Hall field induced magnetoresistance oscillations of a two-dimensional
  electron system 
 Alejandro Kunold 
 ['cond-mat.mes-hall']


We run a query which combines similarity and vector search. The search fields can be given a weight in the query object. The final score of each search type willbe multiplied by the weight.

In [None]:
from pprint import pprint
response = hyperspace_client.set_function('score_func.py', collection_name=collection_name, function_name='similarity_sf')

query_with_knn = {
    'vector_Content': input_vector,
    'boost': {
        'query': 0.4,
        'embedded_abstract': 0.2
    }
}

results = hyperspace_client.search_data(query_with_knn,
                                        size=5,
                                        function_name='similarity_sf',
                                        collection_name=collection_name)

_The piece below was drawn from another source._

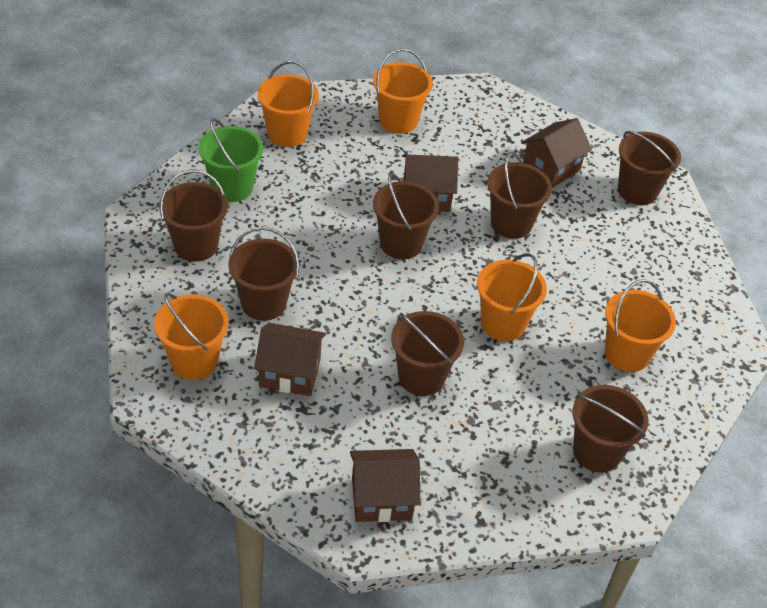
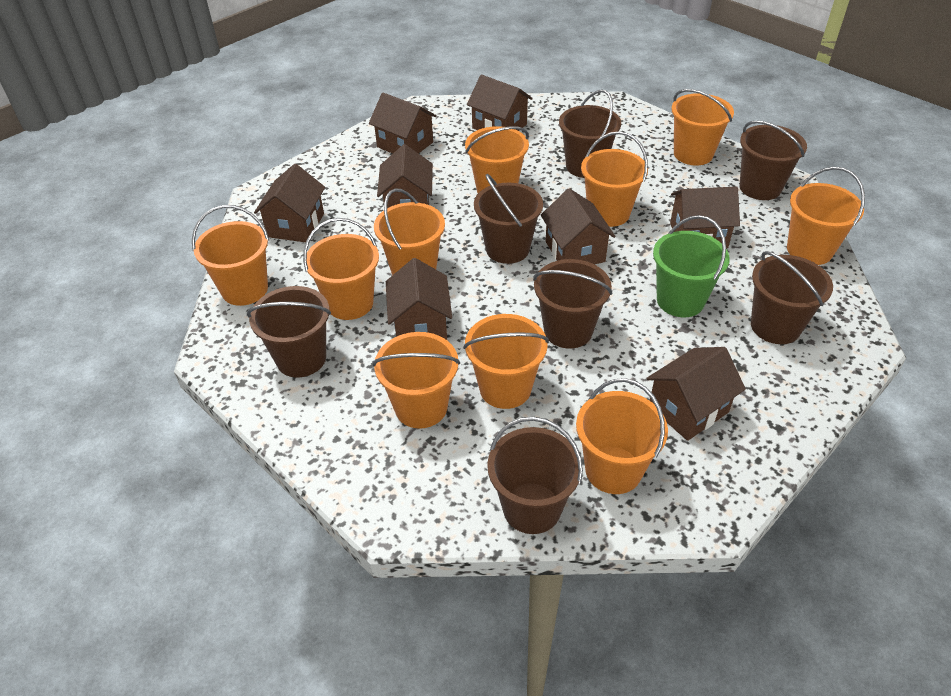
brown house: 4 -> 8
orange bucket: 5 -> 10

for i, result in enumerate(results['similarity']):
  vector_api_response = hyperspace_client.find_vector_by_id(vector_id=result['vector_id'], collection_name=collection_name)
  print(i + 1, "vector id", result['vector_id'],  ":", vector_api_response['title'], ",", vector_api_response['submitter'], ",", vector_api_response['categories'])
  print("\n")


1 . vector id 65 : Hall field induced magnetoresistance oscillations of a two-dimensional
  electron system , Alejandro Kunold , ['cond-mat.mes-hall']


2 . vector id 366812 : Quantum and classical dissipation of charged particles , Alejandro Kunold , ['quant-ph', 'cond-mat.mes-hall']

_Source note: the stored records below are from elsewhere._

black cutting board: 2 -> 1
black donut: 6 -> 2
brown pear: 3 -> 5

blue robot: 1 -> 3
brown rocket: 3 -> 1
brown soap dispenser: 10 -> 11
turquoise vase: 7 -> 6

3 . vector id 117319 : Non linear transport theory for negative-differential resistance states
  of two dimensional electron systems in strong magnetic fields , Alejandro Kunold , ['cond-mat.mes-hall']


4 . vector id 242529 : Symmetry breaking as the origin of zero-differential resistance states
  of a 2DEG in strong magnetic fields , Alejandro Kunold , ['cond-mat.mes-hall', 'cond-mat.other']


5 . vector id 178121 : Impact of heavy hole-light hole coupling on optical selection rules in
  GaAs quantum dots , Alejandro Kunold , ['cond-mat.mes-hall']




The returned documents have similar submitter name, as expected from the metadata filtering.

This notebook gave a simple example of the use of the Hyperspace engine for hybrid search. Hyperspace can support complicated use cases with large databases, in extremley low latency.